UNITED STATES BANKRUPTCY COURT FOR THE DISTRICT OF DELAWARE
Mar 15, 2013
Case No. 12-13319(KG) (Bankr. D. Del. Mar. 15, 2013)

Opinion

Case No. 12-13319(KG) Re Dkt No. 7

03-15-2013

In re: LCI HOLDING COMPANY, INC., et al., Debtors.


Chapter 11


(Jointly Administered)


MEMORANDUM OPINION

The Debtors filed for bankruptcy on December 11, 2012. Among the initial filings was a Motion for Interim and Final Orders Pursuant to 11 U.S.C. §§ 105(a), 363, 507(a), 1107(a) and 1108 and Fed. R. Bankr. P. 6003, Authorizing Debtors To, Inter Alia, Pay Prepetion Wages, Compensation and Employee Benefits (D.I. 7) (the "Motion"). The Debtors are seeking authority through the Motion, inter alia, to pay bonuses offered in two plans to certain eligible employees.

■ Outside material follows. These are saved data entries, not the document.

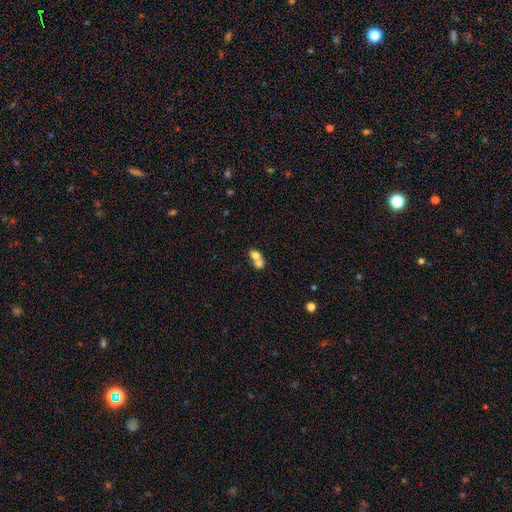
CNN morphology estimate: The model was most divided on "how rounded": in between: 56%, round: 42%, cigar-shaped: 2%. More confident: merging — merger (74%); smooth or featured — smooth (71%).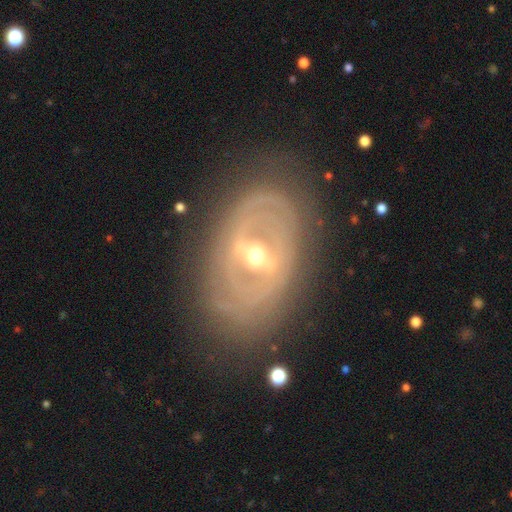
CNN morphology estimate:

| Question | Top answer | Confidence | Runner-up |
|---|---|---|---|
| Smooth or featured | featured or disk | 83% | smooth (11%) |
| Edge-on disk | no | 93% | yes (7%) |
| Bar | strong | 44% | weak (40%) |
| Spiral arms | yes | 69% | no (31%) |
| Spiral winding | tight | 66% | medium (24%) |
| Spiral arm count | can't tell | 45% | 2 (34%) |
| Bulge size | moderate | 57% | small (38%) |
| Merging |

The bonus plans discussed within are the only portion of the Motion being contested and, accordingly, are the aspect of the Motion which the Court is addressing.

The Plans

The two plans are the Hospital Leadership Bonus Plan (the "HL Plan") and the Support Center Leadership Bonus Plan (the "SCL Plan") (collectively "the Plans"). The requested payments include both pre-petition and post-petition time periods. The HL Plan provides quarterly payments to its participants, while the SCL Plan is an annual payment.

The HL Plan rewards eligible participants if a participant hospital meets an EBITDAM target. The SCL Plan rewards members of the corporate leadership team, including four insiders, as defined in 11 U.S.C. § 101(31), if Debtors meet EBITDA targets. No HL Plan participant is an insider.

The HL Plan and the SCL Plan have been in effect since at least 2006. Debtors modified the Plans prior to the bankruptcy filing to make them achievable and thereby realistically incentivizing.

The factual support for the bonuses is contained in the following declarations which the Court admitted into evidence without objection:

(1) Declaration of Phillip B. Douglas in Support of Chapter 11 Petitions and First Day Pleadings (D.I. 13);

(2) Declaration of Philip B. Douglas in Support of the Motion (the "Second Douglas Declaration") (D.I. 499).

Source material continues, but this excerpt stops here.